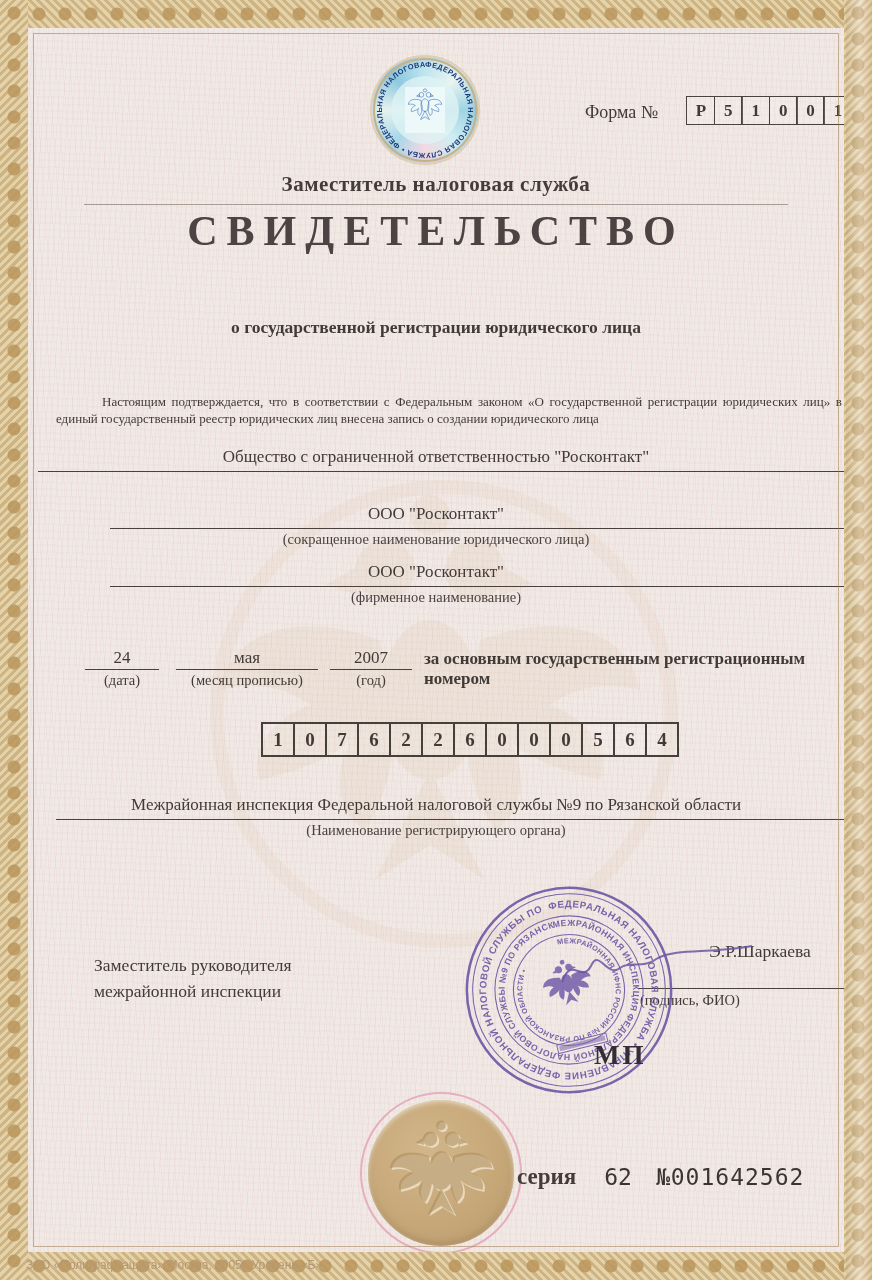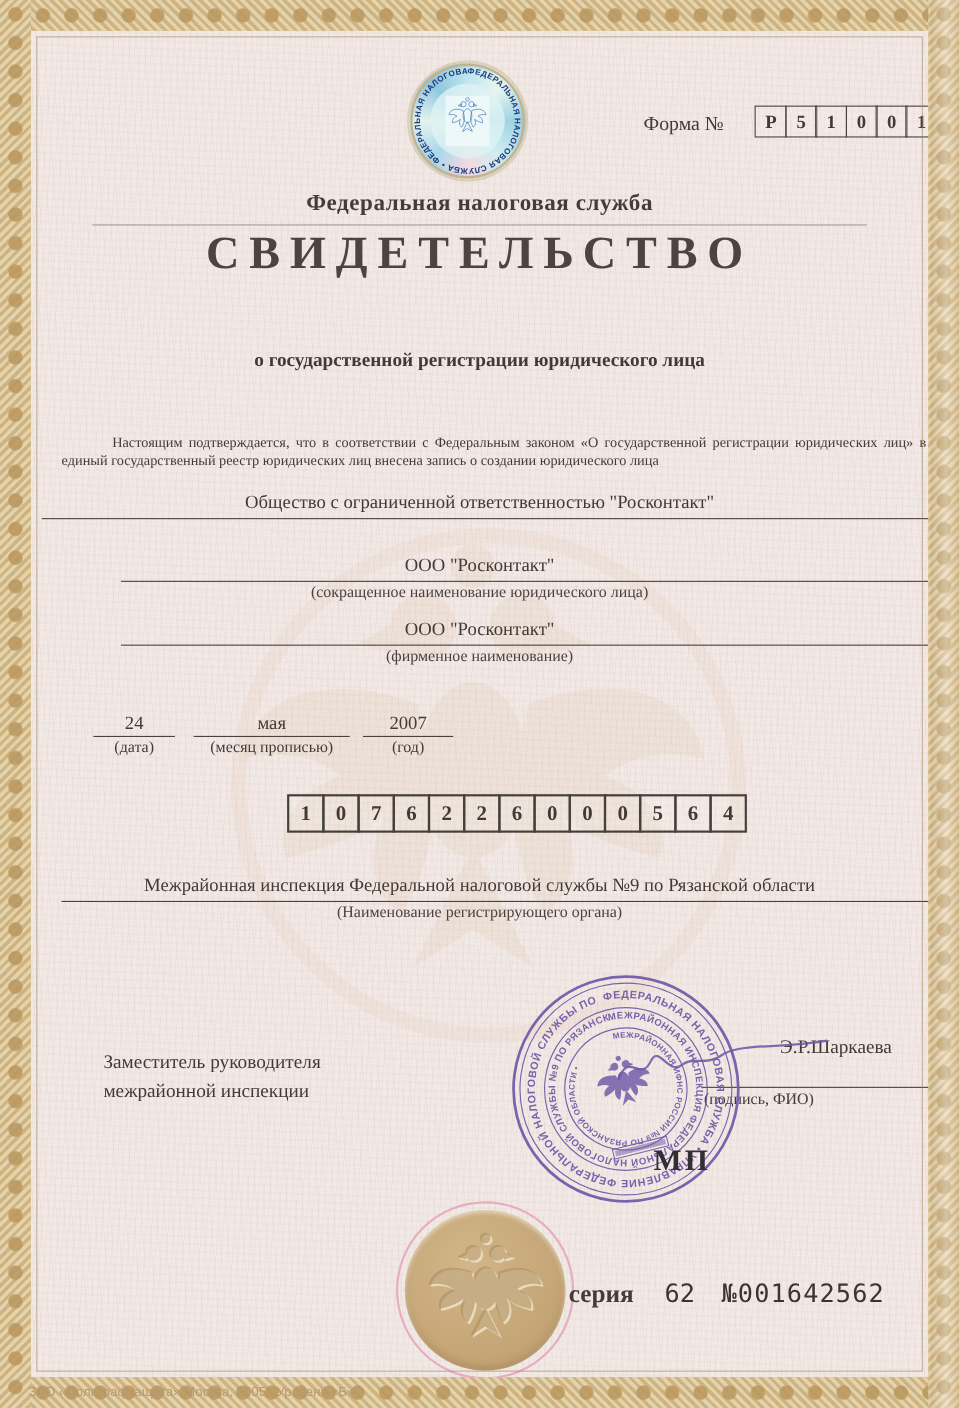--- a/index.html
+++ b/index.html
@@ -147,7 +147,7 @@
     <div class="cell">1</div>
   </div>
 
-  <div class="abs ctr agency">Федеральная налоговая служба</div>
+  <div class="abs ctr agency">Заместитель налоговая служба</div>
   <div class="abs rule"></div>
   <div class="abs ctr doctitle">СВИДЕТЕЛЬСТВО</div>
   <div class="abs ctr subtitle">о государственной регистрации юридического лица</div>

----

#### WHAT YOU SHOULD DO:
Scan the material above. Extract every line in which the word "class" occurs.

#### ANSWER TO THIS PROBLEM:
     <div class="cell">1</div>
-  <div class="abs ctr agency">Федеральная налоговая служба</div>
+  <div class="abs ctr agency">Заместитель налоговая служба</div>
   <div class="abs rule"></div>
   <div class="abs ctr doctitle">СВИДЕТЕЛЬСТВО</div>
   <div class="abs ctr subtitle">о государственной регистрации юридического лица</div>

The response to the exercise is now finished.